Published by Four Way Books, The Kimbilio National Fiction Prize will be a celebration and affirmation of the best in contemporary fiction. 2017 judge Edwidge Danticat will make the final selection of an outstanding novel or collection of short stories, which will be published in the spring of 2019. The competition is open to writers of the African Diaspora.

Four Way Books is dedicated to producing and promoting excellent literary publications and to creating opportunities for writers of merit. We believe that the work of writers brings good to the world—understanding, empathy, curiosity, wisdom—and that if we can be the conduit for connecting writers and readers, for making a writer’s life more meaningful by bringing validation to the artist and fine work to public attention, we are spending our days nobly.

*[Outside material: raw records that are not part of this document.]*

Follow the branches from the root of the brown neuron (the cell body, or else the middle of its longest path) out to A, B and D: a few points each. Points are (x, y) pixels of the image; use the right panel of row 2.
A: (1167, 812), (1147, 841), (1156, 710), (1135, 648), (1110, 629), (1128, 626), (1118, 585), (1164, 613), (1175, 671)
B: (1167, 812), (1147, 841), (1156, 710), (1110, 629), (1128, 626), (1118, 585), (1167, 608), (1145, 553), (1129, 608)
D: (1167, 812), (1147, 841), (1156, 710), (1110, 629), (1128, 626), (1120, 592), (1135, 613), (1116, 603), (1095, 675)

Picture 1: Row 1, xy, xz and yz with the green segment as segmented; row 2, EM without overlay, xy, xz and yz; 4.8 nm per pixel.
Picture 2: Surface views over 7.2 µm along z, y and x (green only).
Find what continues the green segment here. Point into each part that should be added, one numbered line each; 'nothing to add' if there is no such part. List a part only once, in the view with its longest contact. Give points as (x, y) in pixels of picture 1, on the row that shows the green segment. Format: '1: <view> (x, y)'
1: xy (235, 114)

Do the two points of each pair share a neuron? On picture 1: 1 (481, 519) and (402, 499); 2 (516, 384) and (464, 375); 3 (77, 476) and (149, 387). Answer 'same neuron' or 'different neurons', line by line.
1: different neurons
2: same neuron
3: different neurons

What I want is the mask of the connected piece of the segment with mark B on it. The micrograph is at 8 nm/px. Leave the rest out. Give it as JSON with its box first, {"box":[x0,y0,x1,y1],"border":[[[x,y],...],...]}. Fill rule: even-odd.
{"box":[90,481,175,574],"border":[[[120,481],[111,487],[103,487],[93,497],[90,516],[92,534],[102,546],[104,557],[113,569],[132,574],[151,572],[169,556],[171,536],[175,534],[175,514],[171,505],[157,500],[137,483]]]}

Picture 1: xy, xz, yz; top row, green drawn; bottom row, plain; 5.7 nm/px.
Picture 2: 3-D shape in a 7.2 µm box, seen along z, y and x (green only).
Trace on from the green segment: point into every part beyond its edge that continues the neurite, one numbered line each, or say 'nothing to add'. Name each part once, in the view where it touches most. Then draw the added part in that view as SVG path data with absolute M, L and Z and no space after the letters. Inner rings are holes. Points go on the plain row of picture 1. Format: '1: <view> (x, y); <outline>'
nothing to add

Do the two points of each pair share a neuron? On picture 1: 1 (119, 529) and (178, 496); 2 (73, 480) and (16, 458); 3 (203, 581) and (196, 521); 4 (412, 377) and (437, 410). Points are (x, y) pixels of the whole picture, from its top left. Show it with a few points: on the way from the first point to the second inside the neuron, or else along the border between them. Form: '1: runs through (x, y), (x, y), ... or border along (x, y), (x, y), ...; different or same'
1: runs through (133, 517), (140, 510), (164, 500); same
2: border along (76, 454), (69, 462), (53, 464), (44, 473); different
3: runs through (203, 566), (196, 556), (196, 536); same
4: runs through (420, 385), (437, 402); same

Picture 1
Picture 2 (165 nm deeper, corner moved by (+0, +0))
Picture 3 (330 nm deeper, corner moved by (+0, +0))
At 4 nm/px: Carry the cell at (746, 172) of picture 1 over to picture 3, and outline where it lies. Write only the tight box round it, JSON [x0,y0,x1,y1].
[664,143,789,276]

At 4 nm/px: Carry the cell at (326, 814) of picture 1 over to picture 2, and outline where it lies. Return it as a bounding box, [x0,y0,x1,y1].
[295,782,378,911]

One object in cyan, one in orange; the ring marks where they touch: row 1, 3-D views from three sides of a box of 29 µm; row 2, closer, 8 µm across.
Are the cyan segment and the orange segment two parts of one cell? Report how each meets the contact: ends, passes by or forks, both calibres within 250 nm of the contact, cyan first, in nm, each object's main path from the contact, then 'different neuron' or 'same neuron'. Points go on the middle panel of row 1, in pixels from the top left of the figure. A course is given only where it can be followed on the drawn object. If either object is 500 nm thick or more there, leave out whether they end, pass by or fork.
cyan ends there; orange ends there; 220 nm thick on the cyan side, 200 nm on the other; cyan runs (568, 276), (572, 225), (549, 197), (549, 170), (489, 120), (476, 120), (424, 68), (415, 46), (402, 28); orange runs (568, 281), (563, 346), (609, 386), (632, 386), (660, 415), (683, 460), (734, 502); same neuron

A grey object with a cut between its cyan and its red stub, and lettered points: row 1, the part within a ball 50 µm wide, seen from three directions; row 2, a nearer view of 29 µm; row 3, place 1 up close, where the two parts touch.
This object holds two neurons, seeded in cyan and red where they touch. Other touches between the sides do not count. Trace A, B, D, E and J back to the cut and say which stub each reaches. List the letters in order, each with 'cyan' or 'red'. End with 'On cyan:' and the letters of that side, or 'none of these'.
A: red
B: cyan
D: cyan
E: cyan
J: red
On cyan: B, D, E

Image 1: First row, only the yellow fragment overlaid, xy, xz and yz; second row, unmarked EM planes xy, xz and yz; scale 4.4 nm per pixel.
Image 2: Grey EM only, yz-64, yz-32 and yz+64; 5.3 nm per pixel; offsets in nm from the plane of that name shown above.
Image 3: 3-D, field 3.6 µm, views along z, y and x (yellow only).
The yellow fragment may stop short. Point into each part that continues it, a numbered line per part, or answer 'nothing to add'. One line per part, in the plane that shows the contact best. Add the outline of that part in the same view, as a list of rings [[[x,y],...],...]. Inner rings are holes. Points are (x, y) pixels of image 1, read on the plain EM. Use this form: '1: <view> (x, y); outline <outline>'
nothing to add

Edwidge Danticat was born in Haiti and moved to the United States when she was twelve. She is the author of several books, including Breath, Eyes, Memory, an Oprah Book Club selection; Krik? Krak!, a National Book Award finalist; and The Farming of Bones, an American Book Award winner for The Dew Breaker. Danticat’s honors include the National Book Critics Circle Award, for Brother, I’m Dying and she was a National Book Award finalist; Breath, Eyes, Memory, an Oprah Book Club selection; Krik? Krak!, a National Book Award finalist; The Farming of Bones, an American Book Award winner; and a PEN/Faulkner Award finalist and winner of the inaugural Story Prize. She is also a recipient of a MacArthur Fellowship.

Information about the Kimbilio National Fiction Prize can be found at this link: The Kimbilio National Fiction Prize

We are also proud to announce Opo: a Kimbilio/Braddock Avenue Books Collaborative Publishing. Opo is the Yoruba word for “abundance” and this collaboration celebrates the richness and range of narrative prose from the African Diaspora. The annual series will alternate between under-published and underappreciated genres and forms not often associated with writers of the diaspora. The 2017 competition focuses on speculative fiction. Victor LaValle will select the winning manuscript.

Braddock Avenue Books was created to provide a forum for devoted writers who want to resist the glib, the superficial, and the banal. In a word, when “edginess” becomes a fashion statement and “experimental” looks like a gimmick, it is time to take a stand. Braddock Avenue Books is willing to fight the good fight by publishing books with heart and soul.

Victor LaValle is the award-winning author of slapboxing with jesus, The Ecstatic, Big Machine, Lucretia and the Kroons, The Devil in Silver, and The Ballad of Black Tom. His forthcoming novel, The Changeling, will be published in June 2017. He has been awarded the American Book Award, the Ernest J. Gaines Award, and a Guggenheim Fellowship among others. He teaches writing at Columbia University and lives in New York with his family.

Information on the Opo Book Prize can be found at this link: Opo: The Kimbilio/Braddock Avenue Book Prize Series

Both prizes include publication, a $1000 honorarium, an appearance at Kimbilio/Litfest at SMU, and promotional support from Jack Jones Literary Arts.

Kimbilio is a national community of writers dedicated to Extending, Nurturing, and Sustaining a Community of Writers from the African Diaspora. Projects include readings, presentations at professional conferences, social media networking, and an annual summer retreat for fiction writers who are members of the Kimbilio community. Keep up to date with Kimbilio by subscribing to our blog and email blasts. Kimbilio is a project of the English Department at SMU.

Founded in March 2015, Jack Jones Literary Arts‘s mission is to provide publicity services and support for writers who are unafraid and to announce their work to audiences who seek literary art that is unorthodox, underappreciated, and unparalleled.